### Teks Bacaan
2) Keluarga disfungsional
Keluarga yang mengalami disfungsi punya dampak signifikan terhadap anak. Keluarga yang salah satu anggotanya sering memukul atau menyiksa fisik atau emosi, mengintimidasi anggota keluarga lain atau keluarga yang sering memiliki konflik terbuka tanpa ada resolusi, atau masalah yang berkepanjangan yang dialami oleh keluarga dapat mempengaruhi kondisi emosi anak dan lebih jauh mempengaruhi perkembangan kepribadiannya.
d. Faktor lingkungan
Bullying dapat terjadi karena adanya faktor lingkungan, yaitu:
1. Adanya budaya kekerasan, seseorang melakukan bullying karena dirinya berada dalam suatu kelompok yang sangat toleran terhadap tindakan bullying. Anak yang tumbuh dalam lingkungan tersebut memandang bullying hal yang biasa/wajar.
e. Faktor Teman
Pada usia remaja, anak lebih banyak menghabiskan waktunya diluar rumah. Pada masanya remaja memiliki keinginan untuk tidak lagi terlalu bergantung pada keluarganya dan mulai mencari dukungan dan rasa aman dari kelompok sebayanya, oleh karena itu salah satu faktor yang sangat besar dari perilaku bullying pada remaja disebabkan oleh teman sebaya yang memberikan pengaruh negatif dengan cara memberikan ide baik secara aktif maupun pasif bahwa bullying tidak akan berdampak apa-apa dan merupakan suatu hal yang wajar dilakukan.

### Latihan
Lanjutkan teks tentang faktor penyebab bullying setelah kalimat terakhirnya. Data tidak diperlukan untuk mengerjakan soal ini.

### Kumpulan Data

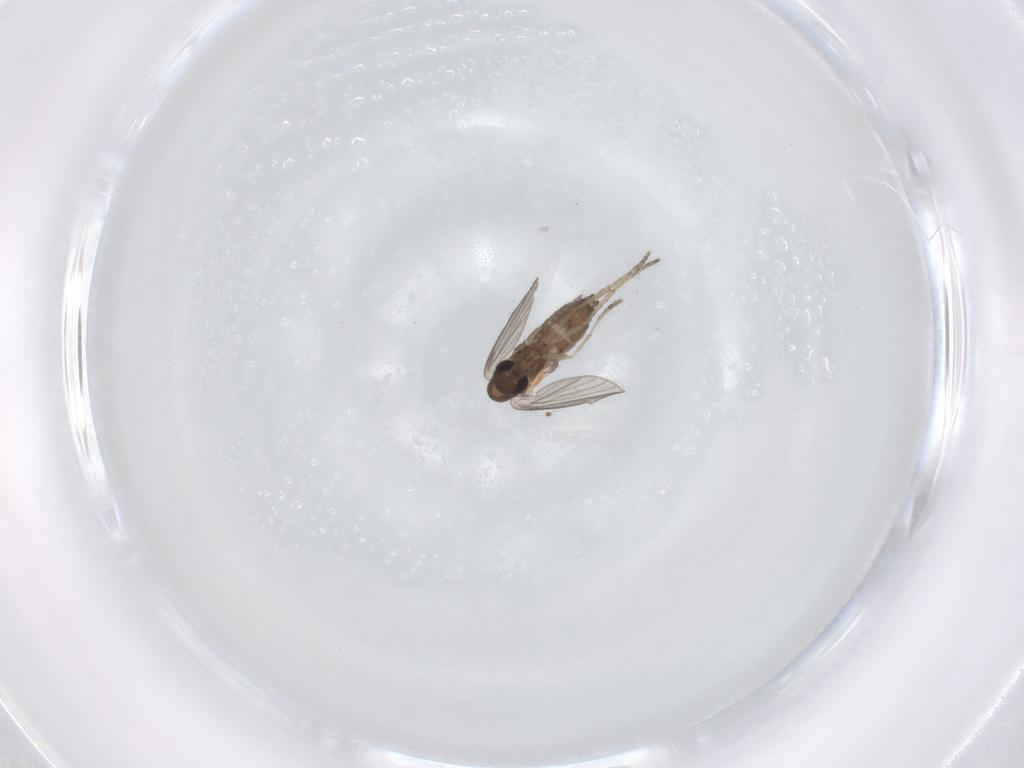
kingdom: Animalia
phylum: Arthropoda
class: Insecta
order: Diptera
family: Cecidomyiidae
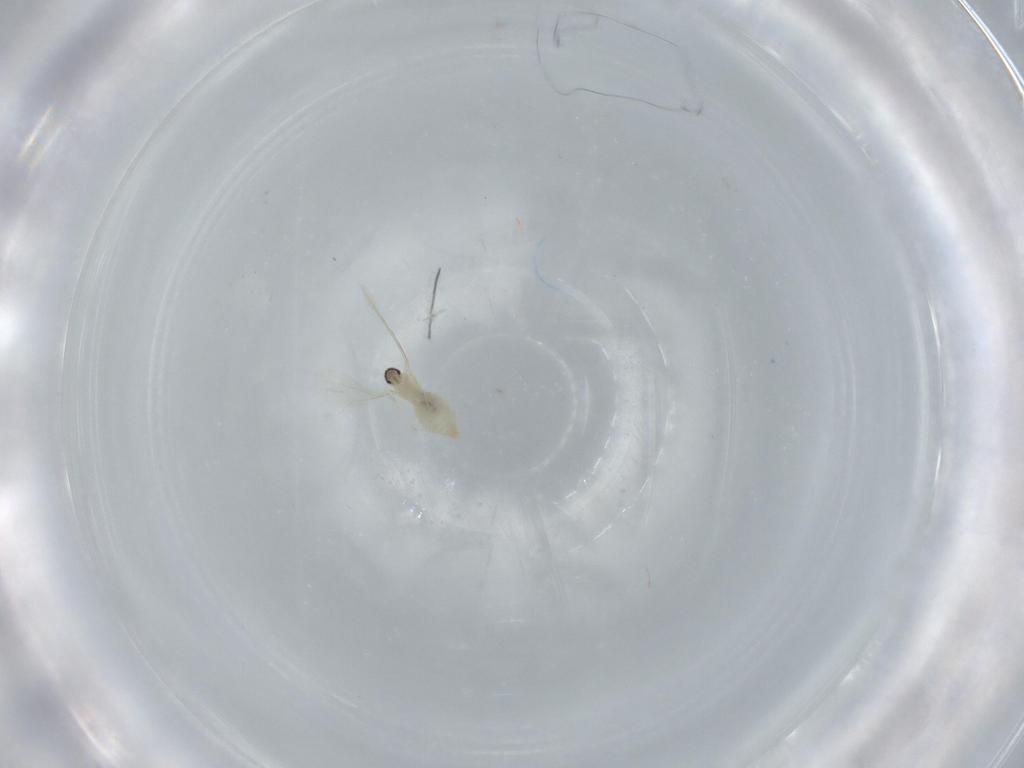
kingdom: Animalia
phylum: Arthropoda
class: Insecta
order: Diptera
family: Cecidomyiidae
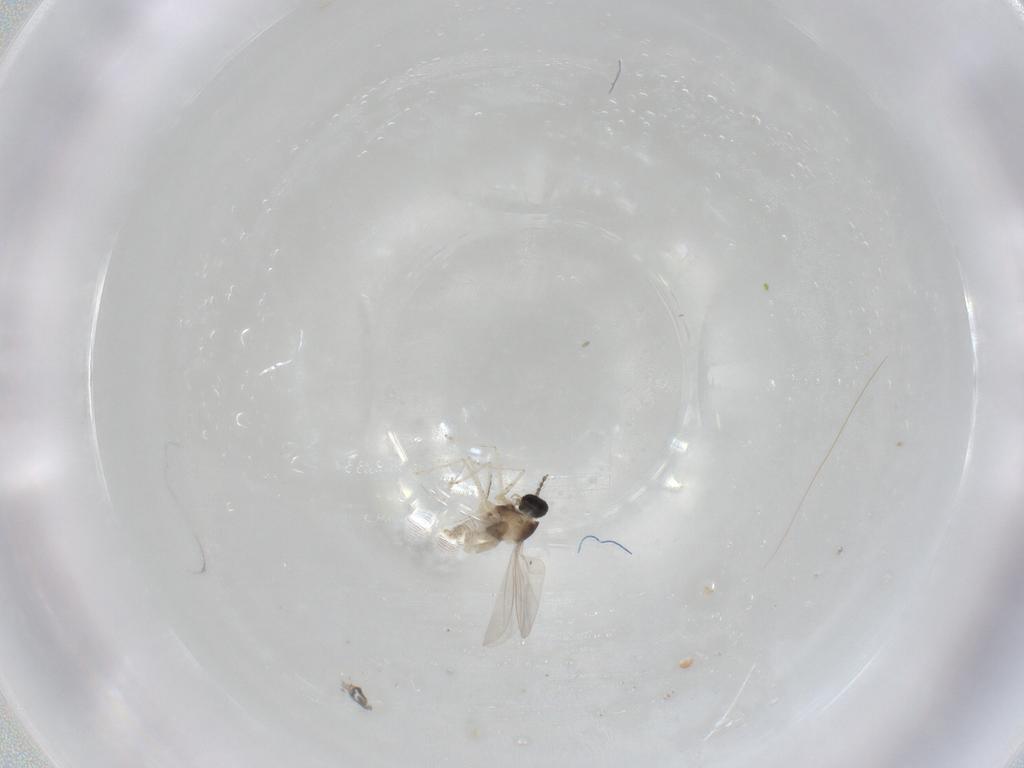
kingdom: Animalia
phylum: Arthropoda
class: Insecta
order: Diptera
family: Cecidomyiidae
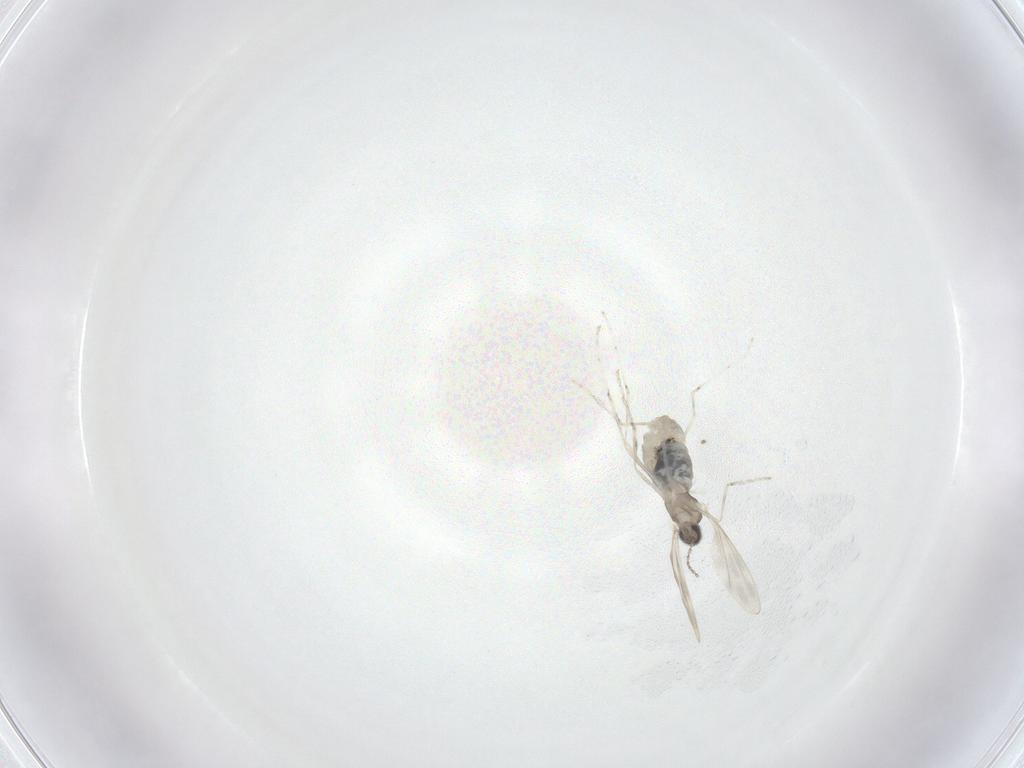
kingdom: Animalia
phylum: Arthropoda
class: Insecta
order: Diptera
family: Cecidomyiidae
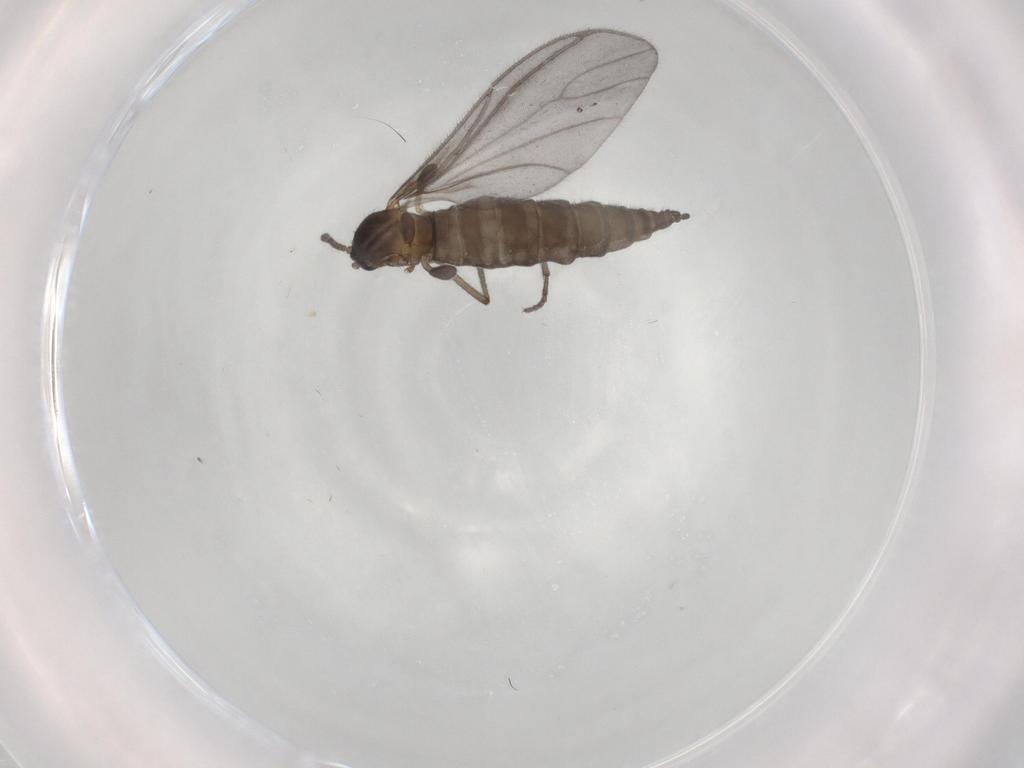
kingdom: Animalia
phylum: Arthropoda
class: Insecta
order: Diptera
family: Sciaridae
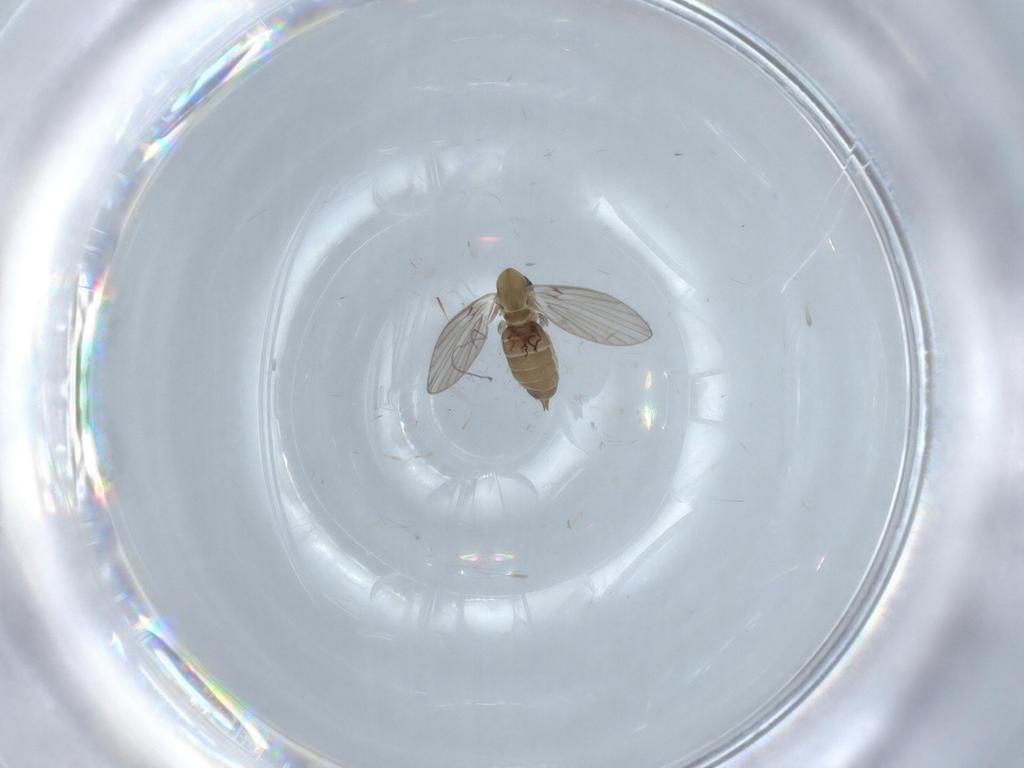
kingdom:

### Soal Terjawab
Pencarian identitas diri remaja dapat melalui penggabungan diri dalam kelompok teman sebaya atau kelompok yang diidolakannya. Bagi remaja, penerimaan kelompok penting karena mereka bisa berbagi rasa dan pengalaman dengan teman sebaya dan kelompoknya. Untuk dapat diterima dan merasa aman sepanjang saat-saat menjelang remaja dan sepanjang masa remaja mereka, anak- anak tidak hanya bergabung dengan kelompok-kelompok, mereka juga membentuk kelompok yang disebut klik. Klik memiliki kesamaan minat, nilai, kecakapan, dan selera. Hal ini memang baik namun ada pengecualian budaya sekolah yang menyuburkan dan menaikan sejumlah kelompok diatas kelompok lainnya, hal itu menyuburkan diskriminasi dan penindasan atau perilaku bullying (Coloroso, 2007: 65).
f. Faktor Media
Program televisi yang tidak mendidik akan meninggalkan jejak pada benak pemirsanya. Akan lebih berbahaya lagi jika tayangan yang mengandung unsur kekerasan ditonton anak-anak pra sekolah perilaku agresi yang dilakukan anak usia remaja sangat berhubungan dengan kebiasaannya dalam menonton tayangan di televisi (Khairunnisa, 2008).